Text: Ruth Schink | Fotos: Illustration: Franz Suess

Für viele ist „ Thadeusz “ Kult. Mario Adorf, Hans-Dietrich Genscher und Marcel Reich-Ranicki gaben sich im charmanten deutschen Talk-Format bereits die Ehre. Hauptschuldig daran ist er: Jörg Thadeusz, der 1,88 m große Grimme-Preisträger mit der schnellen Zunge und dem noch schnelleren Verstand. Seit mittlerweile fünf Jahren fragt er sich in die Herzen seiner Zuschauer und Gäste. Manchmal frech und provokant. Manchmal geradezu naiv direkt. Aber stets respektvoll und mit Krawatte – genau so, wie er sich auch beim Interview in Charlottenburg zeigte.

Für alle, die Sie nicht so gut kennen: Moderieren Sie sich bitte mal selber an.

Meine Damen und Herren, erleben Sie den sympathischen Westfalen, der in verschiedenen dritten Programmen des deutschen Fernsehens auf spektakuläre Art und Weise seit eineinhalb Jahrzehnten erfolglos ist. (Pausiert.) Nein! (Korrigiert.) Nicht total erfolglos. Das ist gemein zu sagen, weil meine Intendantin sich darüber ärgert, wenn ich behaupte, ich sei erfolglos.

Dann jetzt die Intendantenversion bitte.

Genießen Sie, meine Damen und Herren, einen erlesenen Moderator, denn er ist nur wenigen bekannt.

****************

Material erkunden -
• a. Geben Sie aus dem Interview mit Jörg Thadeusz alles von „Text: Ruth Schink“ bis hinunter zu „mal selber an.“ wortgetreu wieder.
• b. Setzen Sie das Interview mit Jörg Thadeusz im Anschluss an seinen letzten Satz fort.
Die Einträge stammen aus einer anderen Quelle.

Vorliegende Einträge -
****************

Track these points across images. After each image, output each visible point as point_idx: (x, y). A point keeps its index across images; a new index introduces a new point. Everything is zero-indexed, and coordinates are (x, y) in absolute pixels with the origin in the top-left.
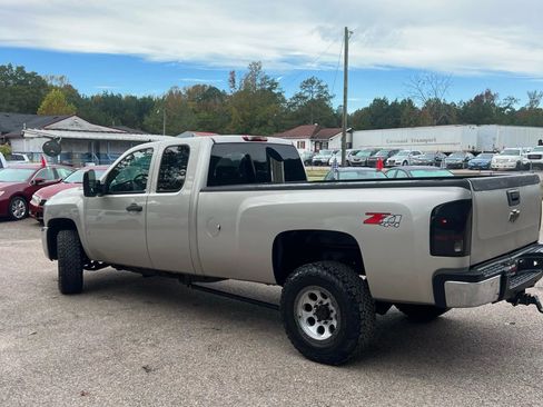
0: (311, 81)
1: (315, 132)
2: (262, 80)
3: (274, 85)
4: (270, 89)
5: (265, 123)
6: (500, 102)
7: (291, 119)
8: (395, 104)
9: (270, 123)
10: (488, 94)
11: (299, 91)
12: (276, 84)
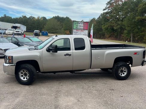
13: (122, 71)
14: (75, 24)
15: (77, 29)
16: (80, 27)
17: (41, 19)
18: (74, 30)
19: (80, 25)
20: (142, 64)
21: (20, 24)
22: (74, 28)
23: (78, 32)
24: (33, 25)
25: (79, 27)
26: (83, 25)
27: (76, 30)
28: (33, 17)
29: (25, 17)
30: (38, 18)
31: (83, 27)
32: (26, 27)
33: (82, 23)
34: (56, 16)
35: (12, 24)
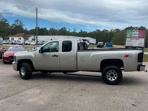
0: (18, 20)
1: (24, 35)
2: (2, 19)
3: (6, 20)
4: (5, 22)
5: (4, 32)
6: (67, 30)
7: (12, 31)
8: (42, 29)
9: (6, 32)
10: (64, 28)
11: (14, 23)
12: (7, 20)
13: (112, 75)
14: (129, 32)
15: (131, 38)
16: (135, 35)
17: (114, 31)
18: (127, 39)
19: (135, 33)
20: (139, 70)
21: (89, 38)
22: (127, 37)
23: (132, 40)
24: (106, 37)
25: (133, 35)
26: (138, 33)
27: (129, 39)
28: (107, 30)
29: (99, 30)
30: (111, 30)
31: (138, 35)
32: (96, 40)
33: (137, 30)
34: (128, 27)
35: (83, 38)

****************

Lösungen der Aufgaben -
• a.
Text: Ruth Schink | Fotos: Illustration: Franz Suess

Für viele ist „ Thadeusz “ Kult. Mario Adorf, Hans-Dietrich Genscher und Marcel Reich-Ranicki gaben sich im charmanten deutschen Talk-Format bereits die Ehre. Hauptschuldig daran ist er: Jörg Thadeusz, der 1,88 m große Grimme-Preisträger mit der schnellen Zunge und dem noch schnelleren Verstand. Seit mittlerweile fünf Jahren fragt er sich in die Herzen seiner Zuschauer und Gäste. Manchmal frech und provokant. Manchmal geradezu naiv direkt. Aber stets respektvoll und mit Krawatte – genau so, wie er sich auch beim Interview in Charlottenburg zeigte.

Für alle, die Sie nicht so gut kennen: Moderieren Sie sich bitte mal selber an.

• b.
Jetzt kokettieren Sie aber mit Ihrem Selbstbild.

Nein.

Entspricht Ihr TV-Bild denn sonst Ihrem Selbstbild?

Nein.

Inwiefern weicht es ab?

Wir sitzen ja heute Abend hier zusammen, ich habe noch die Fernsehschminke auf dem Kopf. Das heißt, ich wirke heute wie ein vollhaariges Geschöpf. Allein das ist Illusion. Und das nächste ist, wenn ich mich normalerweise mit Menschen unterhalte, ist natürlich alles viel konfuser, als es da im Fernsehen läuft. Und selbst da ist es so konfus, dass viele Leute anrufen und sagen, es soll nicht so konfus sein. Und auch der Rest – das entspricht nicht meinem Selbstbild. Da immer hochgeschnürt rumzusitzen, sich die ganze Zeit Gedanken zu machen, wo fuchtle ich jetzt mit den Händen rum und wo lasse ich es lieber sein, das ist ja alles kontrollierter, als ich es im Alltag ertragen könnte.

Wer legt denn fest, dass Sie hochgeschnürt in Anzug und Krawatte im Studio sitzen?

Das empfinde ich natürlich auch als respektvolle Geste gegenüber meinen Gästen. Und mir würde jetzt auch nichts anderes einfallen. Wenn ich zum Beispiel im Schwanenkostüm viel hinreißender aussehen würde oder der Gast sich dadurch geschmeichelt fühlen könnte, dann würde ich ein Schwanenkostüm tragen.

Aber Anzug und Krawatte sind kein Muss des Senders, weil der Durchschnittszuschauer bei rbb 63 Jahre alt ist?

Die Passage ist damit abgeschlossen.